肺とは胸にある呼吸器の中枢器官で、酸素と二酸化炭素のガス交換を行う伸縮性の高い袋状組織のことを言います。
空気は、鼻や口から咽頭(のどの部分)、気管を通り、分岐点で左右に分かれる気管支に入ることで左右の肺の中に入ります。
気管支は先に行くにつれて次々に枝分かれして細い管となり(細気管支)、最後は小さな無数の肺胞の1個ずつに繋がっていきます。
この咽頭から肺胞までの空気の通り道を気道と言いますが、ここは絶えず外気が流入し、細かなホコリ、細菌、ウィルスが入り込んだ場合は気管や気管支の表面を覆っている粘膜組織のもつ綿毛によって咽頭方向に押し戻されます。
しかし、体力・免疫力の低下によって、気管や気管支に侵入した細菌・ウィルスなどをうまく排除・退治することができないと粘膜に炎症を引き起こします。
結果、咳や痰が出て、さらに炎症がひどくなり、だんだん気管支の奥、細気管支へと症状が進み、ついには肺胞部まで広がってしまいます。この病態を肺炎と言い、免疫力の弱いワクチン未接種の仔犬・仔猫、高齢の犬猫に多く発生します。
肺炎の原因は咽頭・気管・気管支の細菌性、ウィルス性、アレルギー性の炎症の波及、血流によって離れた臓器からの炎症・感染の波及、肺と接触している臓器の感染・炎症の波及などが挙げられます。
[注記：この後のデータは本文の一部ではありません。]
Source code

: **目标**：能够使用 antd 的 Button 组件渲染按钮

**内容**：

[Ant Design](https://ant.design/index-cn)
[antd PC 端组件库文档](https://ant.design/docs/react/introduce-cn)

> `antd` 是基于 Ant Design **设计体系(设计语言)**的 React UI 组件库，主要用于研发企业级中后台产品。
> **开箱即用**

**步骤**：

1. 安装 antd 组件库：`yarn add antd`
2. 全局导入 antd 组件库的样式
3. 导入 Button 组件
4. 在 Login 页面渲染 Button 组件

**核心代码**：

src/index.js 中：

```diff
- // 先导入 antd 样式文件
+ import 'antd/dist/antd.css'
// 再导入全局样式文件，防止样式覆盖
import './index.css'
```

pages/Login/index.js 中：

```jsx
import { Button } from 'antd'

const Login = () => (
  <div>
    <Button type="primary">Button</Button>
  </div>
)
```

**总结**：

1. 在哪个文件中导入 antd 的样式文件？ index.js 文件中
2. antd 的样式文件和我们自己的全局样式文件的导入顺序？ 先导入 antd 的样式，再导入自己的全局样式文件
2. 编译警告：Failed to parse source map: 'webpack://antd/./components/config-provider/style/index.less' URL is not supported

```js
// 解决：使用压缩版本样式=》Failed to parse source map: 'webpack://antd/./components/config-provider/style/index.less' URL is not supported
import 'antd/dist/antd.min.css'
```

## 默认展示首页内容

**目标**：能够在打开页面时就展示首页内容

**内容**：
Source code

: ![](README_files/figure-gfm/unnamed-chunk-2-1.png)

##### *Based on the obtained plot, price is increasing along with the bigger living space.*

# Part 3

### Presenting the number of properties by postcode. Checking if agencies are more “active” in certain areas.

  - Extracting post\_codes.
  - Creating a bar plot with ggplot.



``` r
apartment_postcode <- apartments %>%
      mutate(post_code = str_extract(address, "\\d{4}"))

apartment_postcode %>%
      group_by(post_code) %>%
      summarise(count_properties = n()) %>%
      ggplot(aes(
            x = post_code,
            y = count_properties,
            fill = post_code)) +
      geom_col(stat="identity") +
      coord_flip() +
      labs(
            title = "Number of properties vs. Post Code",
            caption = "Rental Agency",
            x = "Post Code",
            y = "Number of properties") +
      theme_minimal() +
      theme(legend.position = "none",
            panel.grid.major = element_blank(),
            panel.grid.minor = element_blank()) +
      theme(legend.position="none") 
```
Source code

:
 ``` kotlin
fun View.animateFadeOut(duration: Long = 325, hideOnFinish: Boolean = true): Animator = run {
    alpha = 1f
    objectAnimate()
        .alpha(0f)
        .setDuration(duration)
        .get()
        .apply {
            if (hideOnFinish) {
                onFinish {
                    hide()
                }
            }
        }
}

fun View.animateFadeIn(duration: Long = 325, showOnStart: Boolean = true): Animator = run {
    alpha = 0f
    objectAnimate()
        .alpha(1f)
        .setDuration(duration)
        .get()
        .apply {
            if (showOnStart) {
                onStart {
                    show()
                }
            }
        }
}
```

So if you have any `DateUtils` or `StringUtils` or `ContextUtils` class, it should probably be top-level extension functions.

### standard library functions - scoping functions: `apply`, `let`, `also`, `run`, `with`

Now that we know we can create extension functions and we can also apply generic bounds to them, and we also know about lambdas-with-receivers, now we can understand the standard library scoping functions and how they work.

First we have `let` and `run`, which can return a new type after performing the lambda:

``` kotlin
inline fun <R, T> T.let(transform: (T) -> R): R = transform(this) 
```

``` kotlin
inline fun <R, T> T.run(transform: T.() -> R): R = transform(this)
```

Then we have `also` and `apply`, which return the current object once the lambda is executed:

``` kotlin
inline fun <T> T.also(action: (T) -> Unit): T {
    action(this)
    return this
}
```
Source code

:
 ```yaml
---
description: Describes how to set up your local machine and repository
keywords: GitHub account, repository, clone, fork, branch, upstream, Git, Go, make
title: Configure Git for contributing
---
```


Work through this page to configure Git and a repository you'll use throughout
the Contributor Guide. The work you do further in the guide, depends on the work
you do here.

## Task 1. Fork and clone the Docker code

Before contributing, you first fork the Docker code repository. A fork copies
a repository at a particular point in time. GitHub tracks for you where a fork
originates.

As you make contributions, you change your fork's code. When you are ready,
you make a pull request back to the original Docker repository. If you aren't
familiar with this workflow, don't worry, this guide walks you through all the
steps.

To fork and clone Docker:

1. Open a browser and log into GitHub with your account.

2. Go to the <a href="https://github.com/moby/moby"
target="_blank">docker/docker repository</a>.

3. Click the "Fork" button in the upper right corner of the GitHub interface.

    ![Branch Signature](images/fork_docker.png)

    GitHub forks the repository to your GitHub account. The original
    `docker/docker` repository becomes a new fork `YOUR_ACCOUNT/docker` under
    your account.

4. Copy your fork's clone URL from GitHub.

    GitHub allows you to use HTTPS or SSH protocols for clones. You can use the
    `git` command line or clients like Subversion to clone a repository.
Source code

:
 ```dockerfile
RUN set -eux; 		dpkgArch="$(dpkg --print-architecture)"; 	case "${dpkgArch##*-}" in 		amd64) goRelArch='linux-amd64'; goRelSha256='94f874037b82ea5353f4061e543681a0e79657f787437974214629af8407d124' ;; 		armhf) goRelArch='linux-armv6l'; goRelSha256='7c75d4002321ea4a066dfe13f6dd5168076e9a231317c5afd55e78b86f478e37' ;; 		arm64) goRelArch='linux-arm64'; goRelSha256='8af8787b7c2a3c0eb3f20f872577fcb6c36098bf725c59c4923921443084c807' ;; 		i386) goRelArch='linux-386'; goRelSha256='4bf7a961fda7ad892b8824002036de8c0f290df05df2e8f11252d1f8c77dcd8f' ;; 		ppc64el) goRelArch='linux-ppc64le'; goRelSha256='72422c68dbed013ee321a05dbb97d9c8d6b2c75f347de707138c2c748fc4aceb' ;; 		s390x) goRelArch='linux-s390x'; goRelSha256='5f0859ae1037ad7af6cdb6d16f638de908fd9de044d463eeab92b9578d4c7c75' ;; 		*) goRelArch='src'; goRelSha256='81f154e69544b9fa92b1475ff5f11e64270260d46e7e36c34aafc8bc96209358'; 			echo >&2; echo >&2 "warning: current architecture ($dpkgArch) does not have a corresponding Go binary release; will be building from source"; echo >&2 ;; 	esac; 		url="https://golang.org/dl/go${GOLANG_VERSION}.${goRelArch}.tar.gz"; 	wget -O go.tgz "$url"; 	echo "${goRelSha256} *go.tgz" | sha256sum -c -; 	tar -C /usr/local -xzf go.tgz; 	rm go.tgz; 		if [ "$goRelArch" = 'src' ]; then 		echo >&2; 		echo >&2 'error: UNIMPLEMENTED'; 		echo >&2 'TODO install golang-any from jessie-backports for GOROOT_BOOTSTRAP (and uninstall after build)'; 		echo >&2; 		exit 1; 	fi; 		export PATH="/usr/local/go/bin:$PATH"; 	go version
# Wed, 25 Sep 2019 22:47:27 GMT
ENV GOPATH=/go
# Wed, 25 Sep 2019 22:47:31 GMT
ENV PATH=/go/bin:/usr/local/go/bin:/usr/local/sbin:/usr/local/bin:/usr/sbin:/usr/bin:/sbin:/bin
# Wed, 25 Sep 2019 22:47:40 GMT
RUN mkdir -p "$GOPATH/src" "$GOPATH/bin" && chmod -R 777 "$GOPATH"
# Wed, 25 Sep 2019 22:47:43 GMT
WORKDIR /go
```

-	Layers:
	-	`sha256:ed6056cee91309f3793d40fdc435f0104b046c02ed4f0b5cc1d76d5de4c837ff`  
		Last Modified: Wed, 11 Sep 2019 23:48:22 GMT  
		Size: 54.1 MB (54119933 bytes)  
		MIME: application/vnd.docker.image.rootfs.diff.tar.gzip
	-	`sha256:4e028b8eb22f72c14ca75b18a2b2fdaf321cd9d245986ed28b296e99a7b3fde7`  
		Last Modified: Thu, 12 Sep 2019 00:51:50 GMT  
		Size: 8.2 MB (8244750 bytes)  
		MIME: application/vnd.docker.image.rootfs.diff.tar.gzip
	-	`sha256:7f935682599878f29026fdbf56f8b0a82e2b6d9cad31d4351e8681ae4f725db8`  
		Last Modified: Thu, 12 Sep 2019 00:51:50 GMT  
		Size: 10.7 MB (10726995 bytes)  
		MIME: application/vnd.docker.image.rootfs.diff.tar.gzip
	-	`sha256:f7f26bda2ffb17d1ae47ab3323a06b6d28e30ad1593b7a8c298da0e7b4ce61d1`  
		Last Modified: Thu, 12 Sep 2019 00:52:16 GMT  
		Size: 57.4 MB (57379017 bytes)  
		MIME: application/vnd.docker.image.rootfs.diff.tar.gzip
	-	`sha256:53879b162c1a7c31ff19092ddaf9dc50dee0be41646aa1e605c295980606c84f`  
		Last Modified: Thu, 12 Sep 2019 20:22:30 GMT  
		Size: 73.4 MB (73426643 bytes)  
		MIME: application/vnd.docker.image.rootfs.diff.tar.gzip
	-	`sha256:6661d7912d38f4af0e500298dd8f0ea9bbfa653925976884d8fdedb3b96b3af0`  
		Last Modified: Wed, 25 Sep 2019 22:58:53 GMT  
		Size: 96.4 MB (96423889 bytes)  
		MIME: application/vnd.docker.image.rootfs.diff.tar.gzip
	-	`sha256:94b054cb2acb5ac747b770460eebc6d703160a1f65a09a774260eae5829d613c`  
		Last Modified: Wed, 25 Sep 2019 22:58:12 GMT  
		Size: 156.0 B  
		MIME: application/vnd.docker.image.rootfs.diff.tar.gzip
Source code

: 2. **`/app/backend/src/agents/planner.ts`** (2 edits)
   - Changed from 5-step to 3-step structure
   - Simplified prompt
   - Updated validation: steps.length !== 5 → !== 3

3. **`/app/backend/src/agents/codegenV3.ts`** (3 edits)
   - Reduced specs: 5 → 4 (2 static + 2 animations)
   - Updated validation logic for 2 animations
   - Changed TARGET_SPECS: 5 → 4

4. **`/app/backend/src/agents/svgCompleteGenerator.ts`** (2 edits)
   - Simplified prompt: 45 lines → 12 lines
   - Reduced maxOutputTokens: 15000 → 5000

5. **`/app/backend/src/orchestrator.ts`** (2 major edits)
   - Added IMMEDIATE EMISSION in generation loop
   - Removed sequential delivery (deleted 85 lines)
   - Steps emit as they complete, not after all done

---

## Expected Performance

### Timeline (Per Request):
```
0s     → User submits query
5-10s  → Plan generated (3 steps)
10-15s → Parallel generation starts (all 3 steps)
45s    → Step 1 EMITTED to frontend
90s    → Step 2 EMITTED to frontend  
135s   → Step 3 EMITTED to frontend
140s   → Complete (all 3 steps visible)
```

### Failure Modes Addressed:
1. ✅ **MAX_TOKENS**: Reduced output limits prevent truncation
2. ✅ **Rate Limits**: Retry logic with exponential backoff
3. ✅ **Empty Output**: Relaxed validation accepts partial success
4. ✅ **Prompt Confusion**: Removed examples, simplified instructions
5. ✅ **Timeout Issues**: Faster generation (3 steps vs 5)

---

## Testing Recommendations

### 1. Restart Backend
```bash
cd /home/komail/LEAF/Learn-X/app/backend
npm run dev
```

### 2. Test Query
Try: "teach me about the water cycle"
もしくは食べたもの・吐いたものが間違って気管に入ってしまい、うまく排除できなかった場合にも肺炎になります。これを誤嚥性肺炎と言います。
誤嚥性肺炎は餌を勢いよく食べてしまう仔や嚥下障害などの神経異常のある仔にみられます。または肺に腫瘍が発生した場合も肺炎と似た症状が見られることがあります。
肺炎の症状には咳をする、肩で息をする、鼻水が出る、発熱、食欲がない等が見られます。咳は体力を消耗させるため、虚弱な仔犬・仔猫の場合は命を落とす危険性がるので注意が必要です。
肺炎の治療は細菌感染であれば抗生物質、ウィルス感染であれば抗ウィルス剤、アレルギー性であれば抗炎症剤に加え、気管支拡張剤などの投与を行います。
咳がひどいようであれば吸入器を使用して直接口からの薬剤の吸入も行います。
そして体力回復のためにしっかりとした栄養補給も大切です。しかし、動物自身が自分で餌を食べることができないほど症状が悪化している場合は入院治療で点滴を行う必要もあります。